C’è un ristorante ebraico che fa uno shawarma
buonissimo.
Consegnò
loro i biglietti. Natasha le mise in mano una banconota da 500 euro.
-Non ho il
resto.
-Non voglio
resto, è per lei. Porti la sua famiglia a mangiare lo
shawarma: sa, è l’ideale, dopo le missioni finite
bene.
Note: Storia
nata per il contest "Qualcuno
ha detto Mary Sue?" indetto
da vannagio sul
forum di Efp; so che sono un disastro con i vendicatori ma ci ho
provato, e declino ogni responsabilità sulla riuscita di
questa cosa! Però ringrazio tanto la mia sexybeta OttoNoveTre,
che ha la pazienza dei santi ed è insostituibile.
“Venezia
è un pesce”, la frase che apre questa storia,
oltre a essere una verità (guardate una cartina di Venezia!)
è il titolo di un’interessante guida alla
città scritta da Tiziano Scarpa.
La
canzone di Guccini è “Venezia”.
L’Azienda
è naturalmente l’azienda dei trasporti pubblici
veneziana, di cui non faccio il nome ma, se qualcuno è della
zona, saprà sicuramente di cosa sto parlando. Tra
l’altro veneziani e chioggiotti la chiamano sul serio
così, “l’azienda”. Tutti gli
aneddoti ricordati da Matilde sono accaduti davvero, anche se non alla
stessa persona; e anche nomi e soprannomi lo sono.
La
bitta è quel supporto di ferro attorno a cui il marinaio
assicura la cima per fermare la barca; ce ‘è una a
bordo e una a terra, e regolarmente tutti ci si spalmano sopra. Senza
pensare che al marinaio serve, sennò la barca non si ferma.

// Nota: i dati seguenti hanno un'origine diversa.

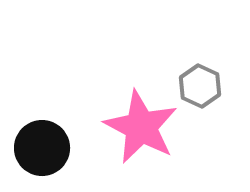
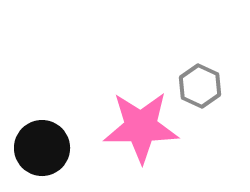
pink star: rotated 28 degrees counterclockwise
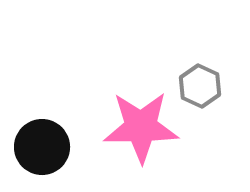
black circle: moved 1 px up
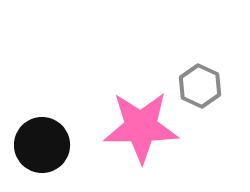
black circle: moved 2 px up
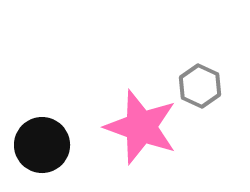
pink star: rotated 20 degrees clockwise
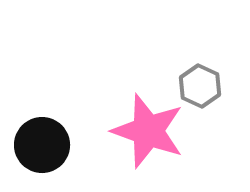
pink star: moved 7 px right, 4 px down
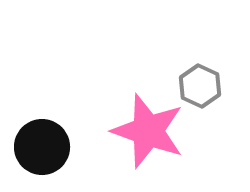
black circle: moved 2 px down
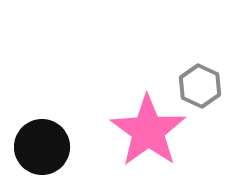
pink star: rotated 16 degrees clockwise
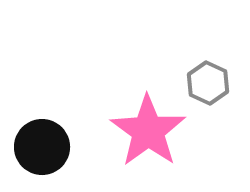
gray hexagon: moved 8 px right, 3 px up
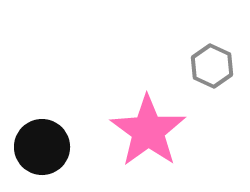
gray hexagon: moved 4 px right, 17 px up
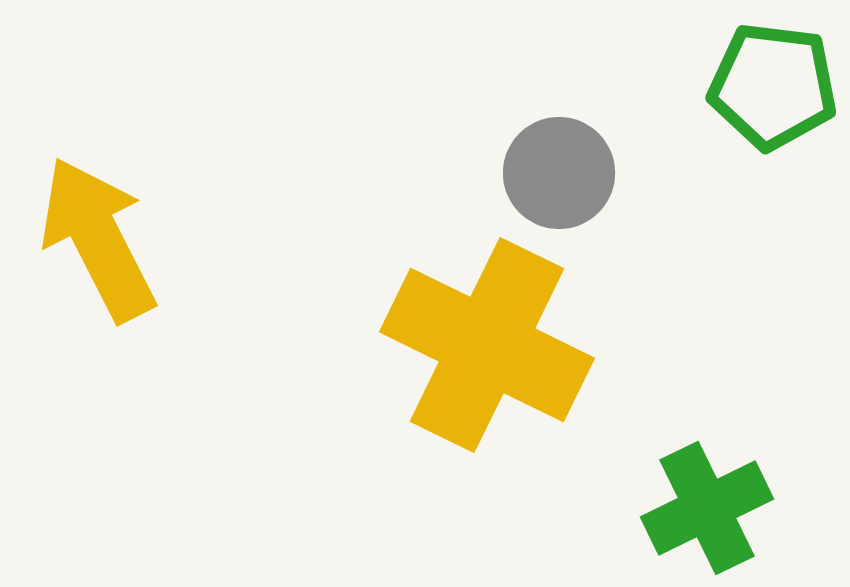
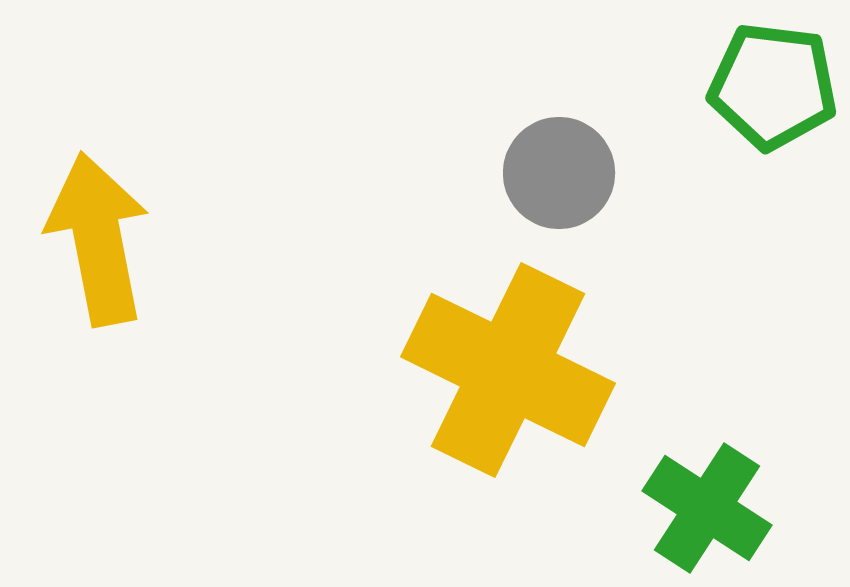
yellow arrow: rotated 16 degrees clockwise
yellow cross: moved 21 px right, 25 px down
green cross: rotated 31 degrees counterclockwise
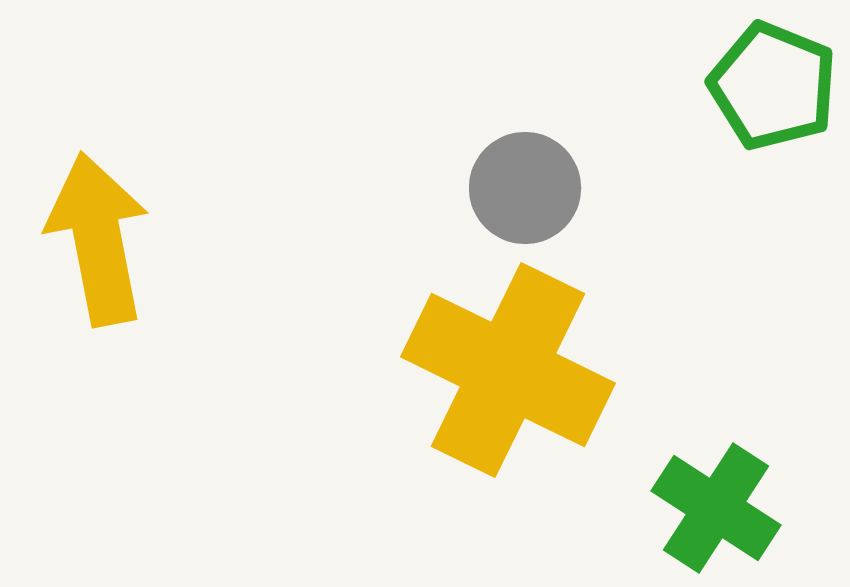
green pentagon: rotated 15 degrees clockwise
gray circle: moved 34 px left, 15 px down
green cross: moved 9 px right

E soprattutto senza pensare che non è saggio metterci vicino
le mani se il marinaio sta fermando la barca, perché una
cima che tira spezza quello che ci va in mezzo, comprese dita e braccia.
Il
barcarizzo è il “cancello” della barca,
che sta chiuso in navigazione e viene aperto dal marinaio per far
scendere/salire la gente alle fermate.
Le
verine sono anelli che si fanno con la cima per renderla più
pesante e farla andare più lontana a momento del lancio.
Tutte
le indicazioni su linee e fermate sono vere. E anche i posti, compresi
l’asilo (perché Nat sa dove vanno a scuola i
vostri figli) e il ristorante, che esiste, è lì e
fa un ottimo shawarma, oltre a un sacco di altre cose buonissime.
Se
qualcuno pensa che “Alvise” sia un nome insolito e
anacronistico per un bambino, si faccia un giro a Venezia centro.
I
vecchietti veneziani che polemizzano a prescindere sono
un’amara e triste verità.
Il
dettaglio degli occhiali da sole di Nat è spudoratamente
copiato dalla Natasha di Evilcassy. Siccome mi piace molto, l'ho
usato.
No,
non sapevo che nome dare al cattivo, e “Ajeje” mi
sembrava troppo spudorato. Però ha dei bei tatuaggi, lo
dicevano anche alla SHIELD: gran testa di cazzo, ma i tatuaggi sono
belli.
Se
venite a Venezia e salite sui vaporetti, fate i bravi con i marinai:
fate il biglietto, non appollaiatevi sulla bitta, tirate giù
gli zaini, lasciate libero il passaggio per scendere/salire e siate
gentili. Ricordatevi che il marinaio non è
l’ufficio informazioni, va bene chiedergli una fermata, ma
non pretendete che sappia dov’è il vostro albergo
o quanto costa l’ingresso dei musei. E soprattutto, gente,
non siete a Mirabilandia, il vaporetto è un mezzo pubblico e
non una giostra, comportatevi di conseguenza.
E
dopo tutto ciò, io vi saluto, vi ringrazio, e spero che la
storia vi sia piaciuta o, se non è così, che
almeno vi sia piaciuta Venezia.
A
chi è arrivato fin qui: grazie, grazie, GRAZIE.